(Hardware project source files)
=== Begin Enclosure ===

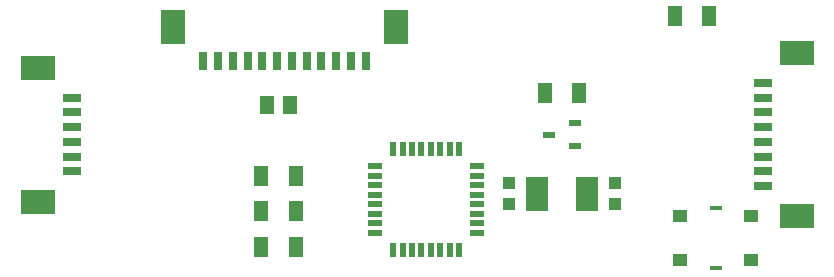
<source format=gbr>
G04 EAGLE Gerber X2 export*
%TF.Part,Single*%
%TF.FileFunction,Paste,Top*%
%TF.FilePolarity,Positive*%
%TF.GenerationSoftware,Autodesk,EAGLE,9.1.0*%
%TF.CreationDate,2020-08-17T16:32:54Z*%
G75*
%MOMM*%
%FSLAX34Y34*%
%LPD*%
%AMOC8*
5,1,8,0,0,1.08239X$1,22.5*%
G01*
%ADD10R,1.300000X1.600000*%
%ADD11R,1.080000X1.050000*%
%ADD12R,1.270000X0.558800*%
%ADD13R,0.558800X1.270000*%
%ADD14R,1.050000X0.600000*%
%ADD15R,1.950000X2.950000*%
%ADD16R,1.600000X0.800000*%
%ADD17R,3.000000X2.100000*%
%ADD18R,0.800000X1.600000*%
%ADD19R,2.100000X3.000000*%
%ADD20R,1.160000X1.680000*%
%ADD21R,1.200000X1.100000*%
%ADD22R,1.000000X0.450000*%


D10*
X285000Y170000D03*
X305000Y170000D03*
D11*
X580000Y103750D03*
X580000Y86250D03*
X490000Y103750D03*
X490000Y86250D03*
D12*
X462926Y62000D03*
X462926Y70000D03*
X462926Y78000D03*
X462926Y86000D03*
X462926Y94000D03*
X462926Y102000D03*
X462926Y110000D03*
X462926Y118000D03*
D13*
X448000Y132926D03*
X440000Y132926D03*
X432000Y132926D03*
X424000Y132926D03*
X416000Y132926D03*
X408000Y132926D03*
X400000Y132926D03*
X392000Y132926D03*
D12*
X377074Y118000D03*
X377074Y110000D03*
X377074Y102000D03*
X377074Y94000D03*
X377074Y86000D03*
X377074Y78000D03*
X377074Y70000D03*
X377074Y62000D03*
D13*
X392000Y47074D03*
X400000Y47074D03*
X408000Y47074D03*
X416000Y47074D03*
X424000Y47074D03*
X432000Y47074D03*
X440000Y47074D03*
X448000Y47074D03*
D14*
X546000Y135500D03*
X546000Y154500D03*
X524000Y145000D03*
D15*
X513500Y95000D03*
X556500Y95000D03*
D16*
X704960Y101250D03*
X704960Y113750D03*
X704960Y126250D03*
X704960Y138750D03*
X704960Y151250D03*
X704960Y163750D03*
X704960Y176250D03*
X704960Y188750D03*
D17*
X733960Y214250D03*
X733960Y75750D03*
D18*
X368750Y207000D03*
X356250Y207000D03*
X343750Y207000D03*
X331250Y207000D03*
X318750Y207000D03*
X306250Y207000D03*
X293750Y207000D03*
X281250Y207000D03*
X268750Y207000D03*
X256250Y207000D03*
X243750Y207000D03*
X231250Y207000D03*
D19*
X394250Y236000D03*
X205750Y236000D03*
D16*
X120000Y176250D03*
X120000Y163750D03*
X120000Y151250D03*
X120000Y138750D03*
X120000Y126250D03*
X120000Y113750D03*
D17*
X91000Y201750D03*
X91000Y88250D03*
D20*
X280250Y50000D03*
X309750Y50000D03*
X549750Y180000D03*
X520250Y180000D03*
X659750Y245000D03*
X630250Y245000D03*
X309750Y110000D03*
X280250Y110000D03*
X280250Y80000D03*
X309750Y80000D03*
D21*
X695000Y76000D03*
X695000Y39000D03*
X635000Y76000D03*
X635000Y39000D03*
D22*
X665000Y82750D03*
X665000Y32250D03*
M02*

</source>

=== End Enclosure ===

Task item
Reproduce each line, exactly as it appears, from the one that contains "X280250Y110000D03*" through the last line of the records. Add no other lines.

Your response
X280250Y110000D03*
X280250Y80000D03*
X309750Y80000D03*
D21*
X695000Y76000D03*
X695000Y39000D03*
X635000Y76000D03*
X635000Y39000D03*
D22*
X665000Y82750D03*
X665000Y32250D03*
M02*

</source>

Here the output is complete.